An Amber Alert in Los Angeles was deactivated Thursday shortly after it was issued, after authorities said a 3-year-old boy was located. The California Highway Patrol had issued the alert for Elias Linares Quintanilla, who was last seen Thursday morning in South L.A. with his mother, Sonia Quintanilla, 38.
Authorities said the boy was believed to have been taken by his mother, and both were thought to be in a gray 2008 Pontiac G6. The alert moved quickly through the Los Angeles area before CHP shut it down after the child was found.

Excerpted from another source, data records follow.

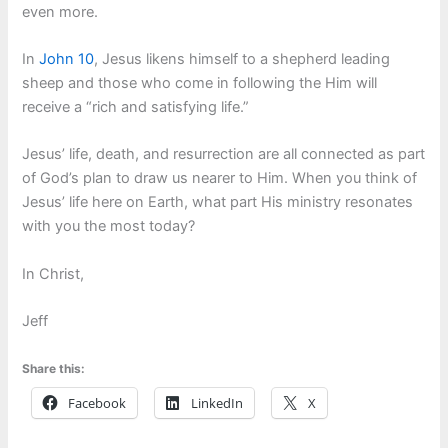
even more.
In
John 10
, Jesus likens himself to a shepherd leading
sheep and those who come in following the Him will
receive a “rich and satisfying life.”
Jesus’ life, death, and resurrection are all connected as part
of God’s plan to draw us nearer to Him. When you think of
Jesus’ life here on Earth, what part His ministry resonates
with you the most today?
In Christ,
Jeff
Share this:
Facebook
LinkedIn
X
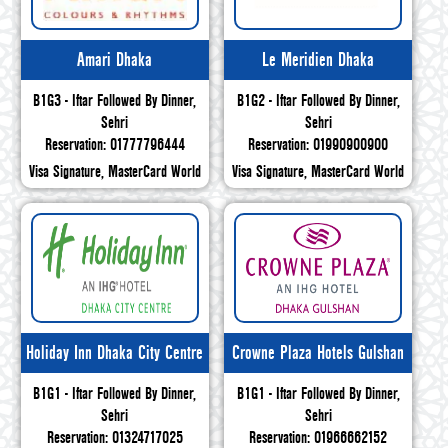
Amari Dhaka
Le Meridien Dhaka
B1G3 - Iftar Followed By Dinner,
B1G2 - Iftar Followed By Dinner,
Sehri
Sehri
Reservation: 01777796444
Reservation: 01990900900
Visa Signature, MasterCard World
Visa Signature, MasterCard World
Holiday Inn Dhaka City Centre
Crowne Plaza Hotels Gulshan
B1G1 - Iftar Followed By Dinner,
B1G1 - Iftar Followed By Dinner,
Sehri
Sehri
Reservation: 01324717025
Reservation: 01966662152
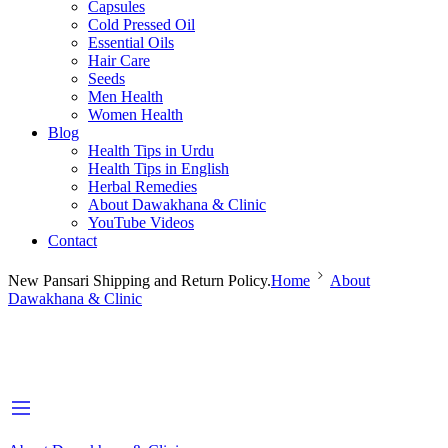
Capsules
Cold Pressed Oil
Essential Oils
Hair Care
Seeds
Men Health
Women Health
Blog
Health Tips in Urdu
Health Tips in English
Herbal Remedies
About Dawakhana & Clinic
YouTube Videos
Contact
New Pansari Shipping and Return Policy.
Home
About
Dawakhana & Clinic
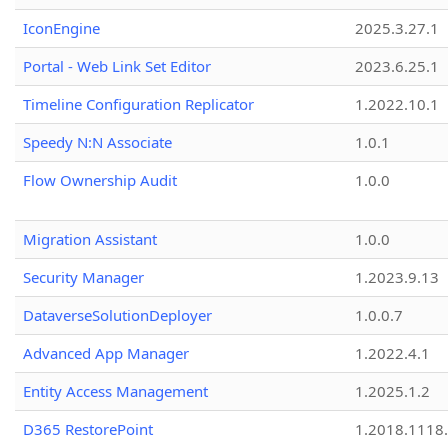
IconEngine
2025.3.27.1
Portal - Web Link Set Editor
2023.6.25.1
Timeline Configuration Replicator
1.2022.10.1
Speedy N:N Associate
1.0.1
Flow Ownership Audit
1.0.0
Migration Assistant
1.0.0
Security Manager
1.2023.9.13
DataverseSolutionDeployer
1.0.0.7
Advanced App Manager
1.2022.4.1
Entity Access Management
1.2025.1.2
D365 RestorePoint
1.2018.1118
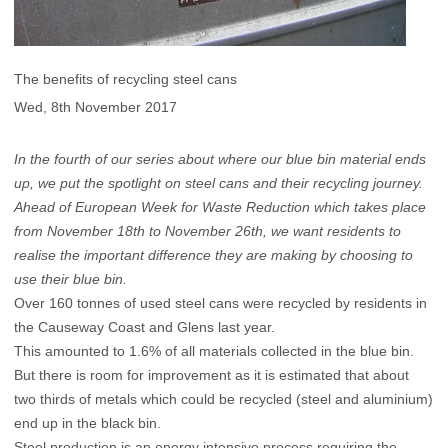
The benefits of recycling steel cans
Wed, 8th November 2017
In the fourth of our series about where our blue bin material ends
up, we put the spotlight on steel cans and their recycling journey.
Ahead of European Week for Waste Reduction which takes place
from November 18th to November 26th, we want residents to
realise the important difference they are making by choosing to
use their blue bin.
Over 160 tonnes of used steel cans were recycled by residents in
the Causeway Coast and Glens last year.
This amounted to 1.6% of all materials collected in the blue bin.
But there is room for improvement as it is estimated that about
two thirds of metals which could be recycled (steel and aluminium)
end up in the black bin.
Steel production is an energy intensive process requiring the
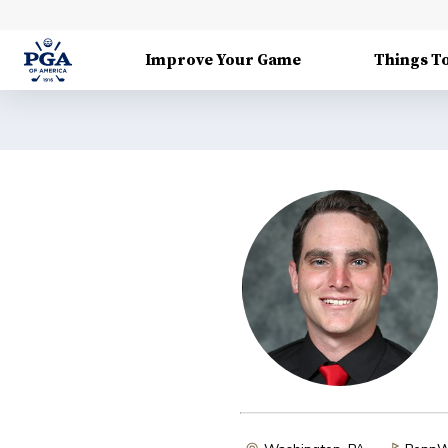
Improve Your Game
Things T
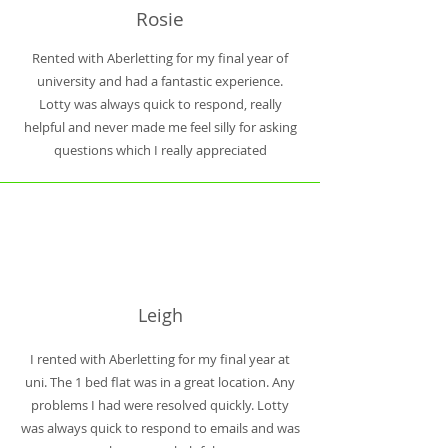
Rosie
Rented with Aberletting for my final year of
university and had a fantastic experience.
Lotty was always quick to respond, really
helpful and never made me feel silly for asking
questions which I really appreciated
Leigh
I rented with Aberletting for my final year at
uni. The 1 bed flat was in a great location. Any
problems I had were resolved quickly. Lotty
was always quick to respond to emails and was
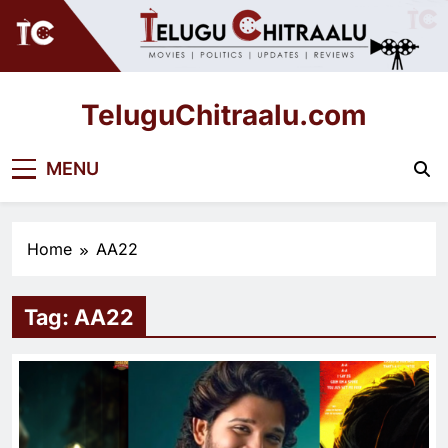
Skip
to
content
TeluguChitraalu.com
Early Insights, Exclusive Updates
MENU
Home
AA22
Tag:
AA22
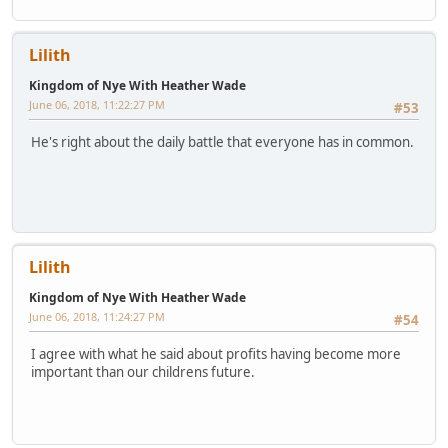
Lilith
Kingdom of Nye With Heather Wade
June 06, 2018, 11:22:27 PM
#53
He's right about the daily battle that everyone has in common.
Lilith
Kingdom of Nye With Heather Wade
June 06, 2018, 11:24:27 PM
#54
I agree with what he said about profits having become more
important than our childrens future.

The fast deactivation meant the case ended far sooner than most Amber Alerts do, but it also showed how little time investigators had once Elias Linares Quintanilla was reported missing. The alert was issued on Thursday, and within a short window, the child was located and the emergency notice was canceled.
For families in the Los Angeles area, that speed is the point of the system. It is designed to put a child’s description, a vehicle and a last known location into the public stream as quickly as possible when time matters most. In this case, the details centered on South L.A., Sonia Quintanilla and the gray Pontiac that authorities believed they were using.
The remaining question is not whether the alert worked — it did — but how Elias Linares Quintanilla was found so soon after it was issued. CHP deactivated the warning shortly after putting it out, closing a brief but urgent search in Los Angeles with the child safe enough to end the alert.